1.ガイダンス:授業の進めかた,評価基準,習熟度調査,デジタルとは
2.音データの収録:AD変換とその回路,アンチエイリアシングフィルタ,サンプリング定理
3.音のレベル:RMS値,デシベル,フレーム処理
4.デジタルフィルタ:移動平均,差分,FIRフィルタ,IIRフィルタ
5.残響の付加:畳み込みの定義,物理的意味,手計算の仕方,FFTによる高速化
6.Z変換:定義,計算の仕方,畳み込みとZ変換,周波数特性
7.線形時不変システム:DA変換とその回路,線形時不変とは,インパルス応答,出力信号の計算
8.音の合成:正弦波,矩形波,三角波,音階,AM変調,FM変調
9.音の分析:線形加算モデル,逆行列による分析,内積による分析
10.正弦波の性質:振幅と初期位相⇔sinとcos,複素正弦波
11.周波数特性の分析:複素内積,離散フーリエ変換(DFT),振幅特性,位相特性
12.FFTとスペクトログラム:FFTの原理,窓関数,フレーム処理
13.音質の補正:周波数振幅特性の加工,IFFTによるFIRフィルタの設計
14.学習内容の振り返り

<成績評価方法>
期末試験の結果により,到達目標に照らして6段階のGrade(A+,A,B,C,D,F)で評価し,D以上の者に単位を認める。

● ● ● ● ●

作業内容
a - 授業計画によれば、単位が認められるのはどのGrade以上の者か。
b - デジタル音処理の授業計画を、成績評価方法の記述に続けて書き進めてください。
このあとのレコードは、上の授業計画とは別の資料です。

抽出レコード
● ● ● ● ●

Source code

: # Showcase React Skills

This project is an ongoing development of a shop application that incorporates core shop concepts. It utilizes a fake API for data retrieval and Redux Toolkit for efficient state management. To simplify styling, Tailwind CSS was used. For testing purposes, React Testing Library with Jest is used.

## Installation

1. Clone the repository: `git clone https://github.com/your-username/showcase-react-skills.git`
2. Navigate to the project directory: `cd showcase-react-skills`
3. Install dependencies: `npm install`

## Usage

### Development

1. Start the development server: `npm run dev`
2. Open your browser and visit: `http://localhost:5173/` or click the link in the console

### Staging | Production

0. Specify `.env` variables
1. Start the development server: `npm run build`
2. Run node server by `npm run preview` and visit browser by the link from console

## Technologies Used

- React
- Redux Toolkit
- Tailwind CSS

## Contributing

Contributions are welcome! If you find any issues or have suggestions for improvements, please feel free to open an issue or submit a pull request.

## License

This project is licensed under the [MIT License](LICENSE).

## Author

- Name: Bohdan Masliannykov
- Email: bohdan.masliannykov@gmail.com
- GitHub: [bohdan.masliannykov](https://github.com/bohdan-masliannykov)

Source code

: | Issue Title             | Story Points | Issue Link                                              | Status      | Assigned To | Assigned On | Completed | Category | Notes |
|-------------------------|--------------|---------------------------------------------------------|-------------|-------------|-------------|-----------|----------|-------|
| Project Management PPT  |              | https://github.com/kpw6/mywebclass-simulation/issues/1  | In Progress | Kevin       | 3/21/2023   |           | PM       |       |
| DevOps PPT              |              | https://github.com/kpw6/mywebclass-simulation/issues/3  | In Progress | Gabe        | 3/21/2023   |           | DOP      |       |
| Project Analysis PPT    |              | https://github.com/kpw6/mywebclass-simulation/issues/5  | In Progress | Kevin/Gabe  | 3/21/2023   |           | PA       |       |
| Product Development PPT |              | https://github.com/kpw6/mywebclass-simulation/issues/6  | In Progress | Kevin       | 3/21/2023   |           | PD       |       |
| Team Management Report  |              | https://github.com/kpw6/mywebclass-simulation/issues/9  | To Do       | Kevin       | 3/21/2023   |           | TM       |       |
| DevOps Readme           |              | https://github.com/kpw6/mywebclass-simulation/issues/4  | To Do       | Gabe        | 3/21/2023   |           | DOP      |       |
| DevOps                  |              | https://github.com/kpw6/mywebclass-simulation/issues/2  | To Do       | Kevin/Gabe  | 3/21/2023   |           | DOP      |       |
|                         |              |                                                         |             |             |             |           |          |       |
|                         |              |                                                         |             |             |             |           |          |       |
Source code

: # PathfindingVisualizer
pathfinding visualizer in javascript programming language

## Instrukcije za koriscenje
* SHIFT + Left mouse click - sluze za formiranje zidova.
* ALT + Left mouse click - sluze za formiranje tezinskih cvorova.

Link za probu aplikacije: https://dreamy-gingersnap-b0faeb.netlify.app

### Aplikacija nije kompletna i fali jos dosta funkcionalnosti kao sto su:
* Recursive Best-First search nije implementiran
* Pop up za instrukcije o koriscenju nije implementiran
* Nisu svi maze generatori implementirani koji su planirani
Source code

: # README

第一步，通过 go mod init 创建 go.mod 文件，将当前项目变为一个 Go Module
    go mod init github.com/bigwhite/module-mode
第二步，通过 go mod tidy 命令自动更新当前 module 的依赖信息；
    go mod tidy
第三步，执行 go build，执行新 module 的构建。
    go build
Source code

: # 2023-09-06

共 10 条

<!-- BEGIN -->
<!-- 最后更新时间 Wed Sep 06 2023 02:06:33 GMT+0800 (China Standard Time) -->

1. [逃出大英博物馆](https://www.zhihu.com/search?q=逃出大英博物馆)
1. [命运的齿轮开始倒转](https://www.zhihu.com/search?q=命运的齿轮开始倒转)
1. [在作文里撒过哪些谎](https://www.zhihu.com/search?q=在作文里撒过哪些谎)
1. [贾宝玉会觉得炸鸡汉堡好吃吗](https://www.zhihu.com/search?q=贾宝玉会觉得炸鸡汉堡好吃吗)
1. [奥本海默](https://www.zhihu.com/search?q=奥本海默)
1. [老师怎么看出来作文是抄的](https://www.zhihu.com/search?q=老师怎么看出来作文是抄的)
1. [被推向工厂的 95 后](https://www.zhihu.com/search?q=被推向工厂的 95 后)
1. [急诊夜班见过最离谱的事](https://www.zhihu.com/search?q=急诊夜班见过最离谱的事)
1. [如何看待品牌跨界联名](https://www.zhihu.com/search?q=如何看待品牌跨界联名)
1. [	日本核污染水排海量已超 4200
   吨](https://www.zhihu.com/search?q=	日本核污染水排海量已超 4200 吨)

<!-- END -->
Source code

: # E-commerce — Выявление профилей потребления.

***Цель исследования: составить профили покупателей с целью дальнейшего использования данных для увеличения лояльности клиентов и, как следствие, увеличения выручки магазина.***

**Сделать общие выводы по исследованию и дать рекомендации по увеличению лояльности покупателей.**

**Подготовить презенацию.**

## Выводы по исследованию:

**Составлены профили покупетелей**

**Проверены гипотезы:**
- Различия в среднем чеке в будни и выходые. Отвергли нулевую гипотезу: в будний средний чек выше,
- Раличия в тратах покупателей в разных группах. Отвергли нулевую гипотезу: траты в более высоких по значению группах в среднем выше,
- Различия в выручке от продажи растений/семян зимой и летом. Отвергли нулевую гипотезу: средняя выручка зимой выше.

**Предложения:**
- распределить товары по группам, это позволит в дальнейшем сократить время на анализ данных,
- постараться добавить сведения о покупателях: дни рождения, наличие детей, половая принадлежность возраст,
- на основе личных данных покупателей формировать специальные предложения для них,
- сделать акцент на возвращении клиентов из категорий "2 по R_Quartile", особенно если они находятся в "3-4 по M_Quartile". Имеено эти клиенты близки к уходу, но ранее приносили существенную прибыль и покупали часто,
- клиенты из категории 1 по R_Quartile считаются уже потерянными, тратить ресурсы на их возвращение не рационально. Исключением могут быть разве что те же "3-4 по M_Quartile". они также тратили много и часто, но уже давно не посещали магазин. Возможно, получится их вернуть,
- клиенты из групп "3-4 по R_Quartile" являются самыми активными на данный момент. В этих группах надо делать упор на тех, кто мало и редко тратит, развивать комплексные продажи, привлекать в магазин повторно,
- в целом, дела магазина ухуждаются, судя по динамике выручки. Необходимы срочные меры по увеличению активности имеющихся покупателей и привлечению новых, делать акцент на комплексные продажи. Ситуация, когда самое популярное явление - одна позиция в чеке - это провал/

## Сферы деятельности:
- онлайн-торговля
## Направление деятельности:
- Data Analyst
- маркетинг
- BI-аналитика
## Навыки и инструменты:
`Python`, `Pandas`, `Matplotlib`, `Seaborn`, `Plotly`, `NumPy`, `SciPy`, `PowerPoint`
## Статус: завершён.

● ● ● ● ●

作業の出力
a - D以上の者です。

b -
<教科書>
指定教科書なし

<参考書>
奥野貴俊 中島弘史「MATLABではじめるプログラミング教室」コロナ社
辻井重男 「デジタル信号処理」 電子情報通信学会編 コロナ社
鈴木陽一ら 「音響学入門」 日本音響学会編 コロナ社

<オフィスアワー>
月曜日4限,新宿校舎,A2472(数理音響学研究室)

<学生へのメッセージ>
ここで扱う音響処理は,デジタル信号処理を基礎としています。デジタル信号処理は,音響以外でも,通信,画像,計測などの広い分野の基礎になっています。これらの分野に興味がある人や,音や画像を扱う研究室への配属を希望する人は必ず受講してほしいと思います。